Jopling "painted portraits of titled sitters, wealthy financiers and actresses" and, to operate in this social milieu, she maintained a fashionable lifestyle, with a Chelsea studio at 28 Beaufort Street, designed by William Burges. She moved in a social circle that included James McNeill Whistler, Oscar Wilde, Kate Perugini (née Dickens) and Ellen Terry. Augustus Dubourg dedicated his 1892 play Angelica to her. In 1887 the society magazine The Lady’s World described her social circle,

One year we have her portrait, magnificently sketched by Millais, adorning the walls of the Grosvenor; next season she figures as the heroine of a ‘society’ novel from the pen of a popular writer. One week we see her salon drawn by Mr. Du Maurier in Punch, with sketches from the life of herself and her friends; the week after she appears under another name as the heroine of one of those quasi-malicious town and country tales which amuse the readers of a society paper…

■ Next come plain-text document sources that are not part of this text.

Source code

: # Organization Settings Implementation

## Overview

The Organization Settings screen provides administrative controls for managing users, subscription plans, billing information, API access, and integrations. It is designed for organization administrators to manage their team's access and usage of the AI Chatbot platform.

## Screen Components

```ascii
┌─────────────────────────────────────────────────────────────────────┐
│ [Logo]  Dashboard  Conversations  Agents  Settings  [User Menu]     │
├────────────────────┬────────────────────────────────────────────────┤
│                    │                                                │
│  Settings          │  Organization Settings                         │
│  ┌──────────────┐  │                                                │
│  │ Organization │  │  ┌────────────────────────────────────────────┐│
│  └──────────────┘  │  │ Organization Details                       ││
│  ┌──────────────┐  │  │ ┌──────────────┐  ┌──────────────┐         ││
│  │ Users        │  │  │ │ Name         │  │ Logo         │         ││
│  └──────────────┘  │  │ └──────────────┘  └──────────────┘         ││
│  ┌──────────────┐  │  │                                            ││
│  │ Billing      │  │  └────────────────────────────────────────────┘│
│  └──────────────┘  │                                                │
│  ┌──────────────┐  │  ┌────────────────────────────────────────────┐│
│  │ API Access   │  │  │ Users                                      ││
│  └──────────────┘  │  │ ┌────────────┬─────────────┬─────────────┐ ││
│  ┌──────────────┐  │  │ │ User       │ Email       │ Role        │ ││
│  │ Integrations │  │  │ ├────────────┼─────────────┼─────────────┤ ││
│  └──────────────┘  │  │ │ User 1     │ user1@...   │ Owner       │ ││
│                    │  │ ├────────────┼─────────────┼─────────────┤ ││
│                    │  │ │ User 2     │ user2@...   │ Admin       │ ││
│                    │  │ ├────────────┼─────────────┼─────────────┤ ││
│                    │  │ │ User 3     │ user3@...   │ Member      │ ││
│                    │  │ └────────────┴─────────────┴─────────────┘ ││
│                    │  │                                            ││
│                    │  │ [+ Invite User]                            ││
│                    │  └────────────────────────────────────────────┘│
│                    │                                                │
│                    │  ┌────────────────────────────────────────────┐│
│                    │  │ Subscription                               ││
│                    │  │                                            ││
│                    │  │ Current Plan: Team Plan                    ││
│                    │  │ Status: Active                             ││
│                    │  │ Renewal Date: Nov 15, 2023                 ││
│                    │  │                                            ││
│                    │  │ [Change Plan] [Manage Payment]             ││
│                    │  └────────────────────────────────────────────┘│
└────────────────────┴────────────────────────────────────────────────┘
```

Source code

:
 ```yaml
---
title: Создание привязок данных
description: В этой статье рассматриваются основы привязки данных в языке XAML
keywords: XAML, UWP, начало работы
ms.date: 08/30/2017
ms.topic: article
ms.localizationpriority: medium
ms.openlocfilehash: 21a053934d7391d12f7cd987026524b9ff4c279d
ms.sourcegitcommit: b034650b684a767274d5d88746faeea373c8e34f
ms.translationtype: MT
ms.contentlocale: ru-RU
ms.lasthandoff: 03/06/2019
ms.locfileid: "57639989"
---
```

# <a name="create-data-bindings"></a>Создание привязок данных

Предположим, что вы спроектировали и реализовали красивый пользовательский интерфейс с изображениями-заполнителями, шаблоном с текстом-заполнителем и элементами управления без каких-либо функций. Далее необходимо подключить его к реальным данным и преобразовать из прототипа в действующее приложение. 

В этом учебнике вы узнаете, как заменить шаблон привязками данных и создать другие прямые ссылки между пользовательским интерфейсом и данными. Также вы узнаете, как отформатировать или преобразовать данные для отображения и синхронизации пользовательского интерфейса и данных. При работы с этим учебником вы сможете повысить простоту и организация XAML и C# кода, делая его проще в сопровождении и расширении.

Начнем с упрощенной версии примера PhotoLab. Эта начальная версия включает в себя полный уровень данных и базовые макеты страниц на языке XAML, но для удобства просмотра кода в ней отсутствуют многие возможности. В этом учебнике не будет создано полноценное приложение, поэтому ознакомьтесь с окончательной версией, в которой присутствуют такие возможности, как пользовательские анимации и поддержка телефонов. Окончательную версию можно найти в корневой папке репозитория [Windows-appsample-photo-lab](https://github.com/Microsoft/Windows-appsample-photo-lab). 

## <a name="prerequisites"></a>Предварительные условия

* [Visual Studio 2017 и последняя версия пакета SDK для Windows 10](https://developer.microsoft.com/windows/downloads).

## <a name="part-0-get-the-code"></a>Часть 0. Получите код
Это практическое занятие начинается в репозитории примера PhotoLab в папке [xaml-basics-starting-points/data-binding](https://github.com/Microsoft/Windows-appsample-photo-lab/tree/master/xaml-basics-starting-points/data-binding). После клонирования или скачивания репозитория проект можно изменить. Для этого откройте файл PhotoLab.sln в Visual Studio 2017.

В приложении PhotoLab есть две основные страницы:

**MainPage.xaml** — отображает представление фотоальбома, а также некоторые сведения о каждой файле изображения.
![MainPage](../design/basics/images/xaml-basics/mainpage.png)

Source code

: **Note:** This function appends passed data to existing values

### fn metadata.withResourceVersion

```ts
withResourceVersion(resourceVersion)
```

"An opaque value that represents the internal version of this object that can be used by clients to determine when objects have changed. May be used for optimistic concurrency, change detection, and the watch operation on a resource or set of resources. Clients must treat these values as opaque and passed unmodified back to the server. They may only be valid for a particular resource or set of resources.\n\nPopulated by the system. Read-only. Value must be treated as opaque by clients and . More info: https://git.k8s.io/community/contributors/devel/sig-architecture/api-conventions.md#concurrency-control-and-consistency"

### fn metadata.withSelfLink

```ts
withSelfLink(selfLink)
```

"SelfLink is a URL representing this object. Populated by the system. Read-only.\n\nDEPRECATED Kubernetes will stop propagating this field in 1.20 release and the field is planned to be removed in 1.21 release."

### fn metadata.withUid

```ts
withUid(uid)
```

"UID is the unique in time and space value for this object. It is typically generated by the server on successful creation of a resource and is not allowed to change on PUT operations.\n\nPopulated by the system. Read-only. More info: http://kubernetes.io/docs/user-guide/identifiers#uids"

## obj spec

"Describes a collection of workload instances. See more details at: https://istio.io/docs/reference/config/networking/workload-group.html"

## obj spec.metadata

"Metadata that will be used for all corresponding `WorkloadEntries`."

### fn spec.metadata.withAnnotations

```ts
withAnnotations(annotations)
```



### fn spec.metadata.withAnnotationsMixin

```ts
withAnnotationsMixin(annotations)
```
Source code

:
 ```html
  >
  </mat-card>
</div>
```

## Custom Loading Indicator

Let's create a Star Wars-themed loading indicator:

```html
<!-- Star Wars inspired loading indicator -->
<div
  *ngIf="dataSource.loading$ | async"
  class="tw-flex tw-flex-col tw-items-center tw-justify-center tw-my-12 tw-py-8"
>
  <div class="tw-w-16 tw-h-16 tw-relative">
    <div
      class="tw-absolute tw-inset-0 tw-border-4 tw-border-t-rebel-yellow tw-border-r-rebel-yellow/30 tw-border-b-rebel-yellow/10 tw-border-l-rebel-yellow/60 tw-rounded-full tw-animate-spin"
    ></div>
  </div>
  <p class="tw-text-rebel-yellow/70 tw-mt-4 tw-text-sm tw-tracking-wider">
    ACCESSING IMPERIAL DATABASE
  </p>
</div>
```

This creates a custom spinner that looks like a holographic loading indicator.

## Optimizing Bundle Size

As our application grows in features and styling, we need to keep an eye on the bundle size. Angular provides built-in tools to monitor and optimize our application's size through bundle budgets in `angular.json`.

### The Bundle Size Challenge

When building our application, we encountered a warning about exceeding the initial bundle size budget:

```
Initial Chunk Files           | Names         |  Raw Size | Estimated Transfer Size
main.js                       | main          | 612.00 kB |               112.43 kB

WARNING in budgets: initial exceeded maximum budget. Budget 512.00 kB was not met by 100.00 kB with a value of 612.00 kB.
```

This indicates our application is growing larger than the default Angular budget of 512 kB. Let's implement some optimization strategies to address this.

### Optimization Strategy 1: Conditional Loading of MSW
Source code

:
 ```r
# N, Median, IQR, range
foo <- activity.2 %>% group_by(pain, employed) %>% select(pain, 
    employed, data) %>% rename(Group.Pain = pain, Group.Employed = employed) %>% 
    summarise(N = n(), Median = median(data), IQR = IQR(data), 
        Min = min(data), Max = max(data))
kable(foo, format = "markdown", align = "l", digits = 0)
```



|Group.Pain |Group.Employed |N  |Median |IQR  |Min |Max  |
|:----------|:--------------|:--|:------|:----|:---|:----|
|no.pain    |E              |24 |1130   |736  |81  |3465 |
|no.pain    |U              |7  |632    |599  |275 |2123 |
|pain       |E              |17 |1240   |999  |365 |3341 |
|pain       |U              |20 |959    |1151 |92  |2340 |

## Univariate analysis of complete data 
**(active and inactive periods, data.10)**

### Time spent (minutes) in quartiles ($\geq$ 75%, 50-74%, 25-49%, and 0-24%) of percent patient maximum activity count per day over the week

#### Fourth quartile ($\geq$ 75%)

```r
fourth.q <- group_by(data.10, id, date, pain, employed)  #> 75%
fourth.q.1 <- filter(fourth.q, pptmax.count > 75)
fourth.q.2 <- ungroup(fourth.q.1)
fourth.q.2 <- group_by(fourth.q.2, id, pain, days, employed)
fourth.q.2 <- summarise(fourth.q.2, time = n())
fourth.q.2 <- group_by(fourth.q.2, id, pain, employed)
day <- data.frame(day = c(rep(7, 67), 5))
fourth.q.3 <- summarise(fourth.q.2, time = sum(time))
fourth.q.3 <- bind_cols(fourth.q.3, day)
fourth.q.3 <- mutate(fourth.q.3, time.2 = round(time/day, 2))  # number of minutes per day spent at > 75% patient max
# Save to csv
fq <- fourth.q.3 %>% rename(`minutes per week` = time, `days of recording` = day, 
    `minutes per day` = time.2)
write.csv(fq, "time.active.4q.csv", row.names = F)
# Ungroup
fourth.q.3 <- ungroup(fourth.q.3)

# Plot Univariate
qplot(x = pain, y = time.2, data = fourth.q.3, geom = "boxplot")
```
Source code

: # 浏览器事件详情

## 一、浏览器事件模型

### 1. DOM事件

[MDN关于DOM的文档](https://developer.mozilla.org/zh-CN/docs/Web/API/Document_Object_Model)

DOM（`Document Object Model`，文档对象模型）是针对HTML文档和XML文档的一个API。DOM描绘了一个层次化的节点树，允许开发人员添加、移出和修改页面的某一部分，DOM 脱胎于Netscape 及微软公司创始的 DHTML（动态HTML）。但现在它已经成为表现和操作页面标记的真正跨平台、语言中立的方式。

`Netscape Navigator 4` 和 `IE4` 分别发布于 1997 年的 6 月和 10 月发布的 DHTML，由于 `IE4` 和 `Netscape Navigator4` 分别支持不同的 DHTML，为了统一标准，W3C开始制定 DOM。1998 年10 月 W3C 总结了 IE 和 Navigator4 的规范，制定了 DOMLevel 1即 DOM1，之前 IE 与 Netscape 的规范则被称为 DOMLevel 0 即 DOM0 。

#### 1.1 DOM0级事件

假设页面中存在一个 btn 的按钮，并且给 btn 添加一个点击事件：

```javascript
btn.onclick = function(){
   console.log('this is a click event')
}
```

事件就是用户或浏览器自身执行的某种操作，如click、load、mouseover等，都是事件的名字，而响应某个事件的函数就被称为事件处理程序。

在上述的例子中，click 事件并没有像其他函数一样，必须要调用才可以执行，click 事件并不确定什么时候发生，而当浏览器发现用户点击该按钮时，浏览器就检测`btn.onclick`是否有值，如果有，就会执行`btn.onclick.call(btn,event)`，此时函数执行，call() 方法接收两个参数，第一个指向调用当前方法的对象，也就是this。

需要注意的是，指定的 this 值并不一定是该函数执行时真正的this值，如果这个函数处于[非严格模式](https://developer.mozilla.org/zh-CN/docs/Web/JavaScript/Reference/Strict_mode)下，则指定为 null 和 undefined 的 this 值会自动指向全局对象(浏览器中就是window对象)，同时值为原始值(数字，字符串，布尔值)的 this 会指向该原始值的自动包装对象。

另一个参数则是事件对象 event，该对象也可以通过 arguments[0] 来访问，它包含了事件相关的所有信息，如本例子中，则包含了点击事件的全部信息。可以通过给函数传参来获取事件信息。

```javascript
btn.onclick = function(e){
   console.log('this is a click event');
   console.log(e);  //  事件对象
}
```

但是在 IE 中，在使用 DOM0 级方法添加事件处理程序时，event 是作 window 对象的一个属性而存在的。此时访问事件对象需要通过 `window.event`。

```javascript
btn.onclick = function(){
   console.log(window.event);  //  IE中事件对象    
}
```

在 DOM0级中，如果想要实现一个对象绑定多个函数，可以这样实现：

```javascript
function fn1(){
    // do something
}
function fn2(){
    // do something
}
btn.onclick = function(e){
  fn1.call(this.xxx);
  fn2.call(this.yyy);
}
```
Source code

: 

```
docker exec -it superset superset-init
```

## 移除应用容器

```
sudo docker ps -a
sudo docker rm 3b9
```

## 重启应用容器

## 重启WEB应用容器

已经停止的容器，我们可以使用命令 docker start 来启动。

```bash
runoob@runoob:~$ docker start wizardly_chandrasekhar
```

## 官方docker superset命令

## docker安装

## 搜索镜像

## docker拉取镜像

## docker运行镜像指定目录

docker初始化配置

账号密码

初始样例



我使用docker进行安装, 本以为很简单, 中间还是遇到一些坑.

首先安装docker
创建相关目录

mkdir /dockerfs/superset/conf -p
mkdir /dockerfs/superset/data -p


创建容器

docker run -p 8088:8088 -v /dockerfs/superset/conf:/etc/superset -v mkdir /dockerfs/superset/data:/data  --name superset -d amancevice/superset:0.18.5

Over the mantelpiece hangs the portrait, by her old friend Sir John Millais, which made such a sensation at the Grosvenor a year or two ago…Here Mr. James Whistler and Mr. Oscar Wilde are always to be found, discussing the eternal problems of art; while Sir John Millais, Mr. Sargent and Mr. George Boughton are sworn allies of the subject of our sketch. The Ladies Archibald and Walter Campbell rarely miss a party.

It was at an 1883 party at the Joplings' house that Whistler had a famous exchange with Oscar Wilde. In response to a witticism of Whistler's, Wilde remarked, "How I wish I had said that." Whistler replied, "You will, Oscar, you will."

Like some other women painters (Kate Perugini and Marie Spartali Stillman are examples), Jopling also served as a model and subject for other artists. Both Millais and James Abbott McNeill Whistler painted portraits of her. Whistler praised Millais' picture as "a great work" and "a superb portrait."

==Later life==
Joseph Jopling died in 1884 and Louise married lawyer George W. Rowe in 1887, continuing to use Jopling's name professionally. She established her own school of painting for women and, also in 1887, wrote several pieces on the subject of art teaching. She championed the right of female art students to work directly from live models as the Royal Academy only allowed its female students to observe male models "carefully draped" in 1893, and her friend Whistler distributed the prizes at her school.

Louise Jopling was a long-term supporter of the National Union of Women's Suffrage Societies, and active in feminist causes. She served as a vice-president of the Healthy and Artistic Dress Union, a short-lived organization promoting dress reform during the 1890s and early 1900s. She published a book of art instruction, and an autobiography, Twenty Years of My Life. She also wrote some poetry and journalism.